Gwyn Topham 

Intelligent design – fruit or polyps?

Gwyn Topham: Steve Jones was at Hay to talk about coral, so why did he take a detour into bananas?
  
  


Steve Jones, the great Welsh geneticist, was here to talk about coral, the subject of his new book, but took a detour into bananas. Specifically, the banana on the video here which has apparently done the rounds on YouTube, but was - judging from the laughs - the first time most of us had seen it.

It seems to be an absurd pastiche but Jones claims that the intelligent design lobby do indeed believe that the five-sided, flip-top [sic] banana shows the work of a higher power, who wanted to faciliate the sliding of this gorgeous fruit from hand to gaping mouth.

As Jones explains, these banana lovers are starting from the wrong end, looking at what survives selection as predetermined. He pulls out a favourite Darwin quote: those who see organisms without the benefit of evolutionary theory view the natural world "as a savage looks at a ship" - a vast and complex object that must have been made by a god. Today, "the savages are still indeed looking". And while he points to the growth of creationism and intelligent design in the US as possibly the most widespread and alarming trend, he cautions of the impact of other religions, and cites a 2006 BBC poll showing that only 48% of Britons believe in evolution.

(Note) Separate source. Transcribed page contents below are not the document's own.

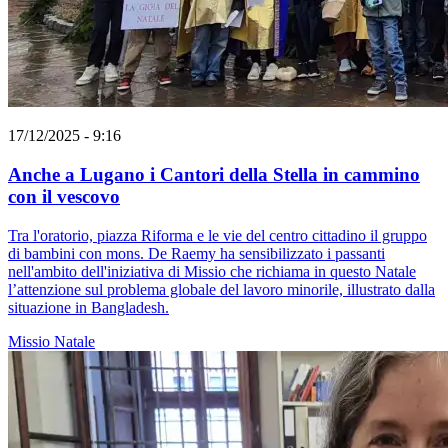
17/12/2025 - 9:16
Anche a Lugano i Cantori della Stella in cammino
con il vescovo
Tra l'oratorio, piazza Riforma e le vie del centro cittadino il gruppo
di bambini con mons. De Raemy ha sensibilizzato i passanti
nell'ambito dell'iniziativa di Missio che richiama in questo Natale
l’attenzione sul problema globale del lavoro minorile, illustrato dalla
situazione in Bangladesh.
Missio
Natale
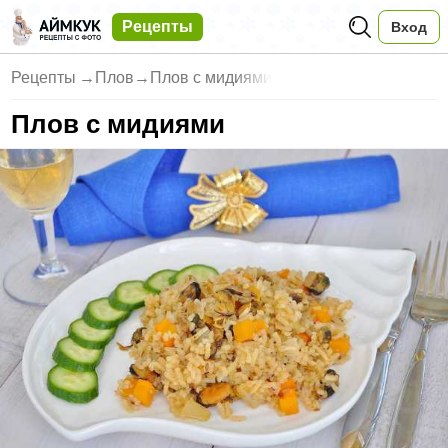
Рецепты
Вход
Рецепты
→
Плов
→
Плов с мидиями
Плов с мидиями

Proponents of design, he says, look at organisms that exist now and ignore the billions of things that never made it. Evolution can do things designers never could: he talks us through 45 generations of a nozzle that engineers produced by trial and error, ending with a complicated structure 100 times more efficient than the prototype - a structure that no physicist or mathematician's equation could yet explain.

He claims all scientists are pessimists and says we as a species have a gloomy future - but clearly has no truck with those who might offer any religious comfort: "a danger to civilisation". A vicar in the audience gets short shrift, and Jones warns that: "Religion is doing itself huge harm by taking on science in a battle it is bound to lose."

Later, I bump into Jones, who says the great thing about Hay is that he can give the same talk each year and just change the title. But with that title in mind, what of the coral? The arguments and parallels for evolutionary theory and the reef make up his book: but one small aside in his talk was that we humans share certain genes not only with chimpanzees but also flat worms, sea anemones and even the organisms that make coral. In other words, the extraordinary thought that on some level the reefs are made of the same stuff as those of us who go exploring them.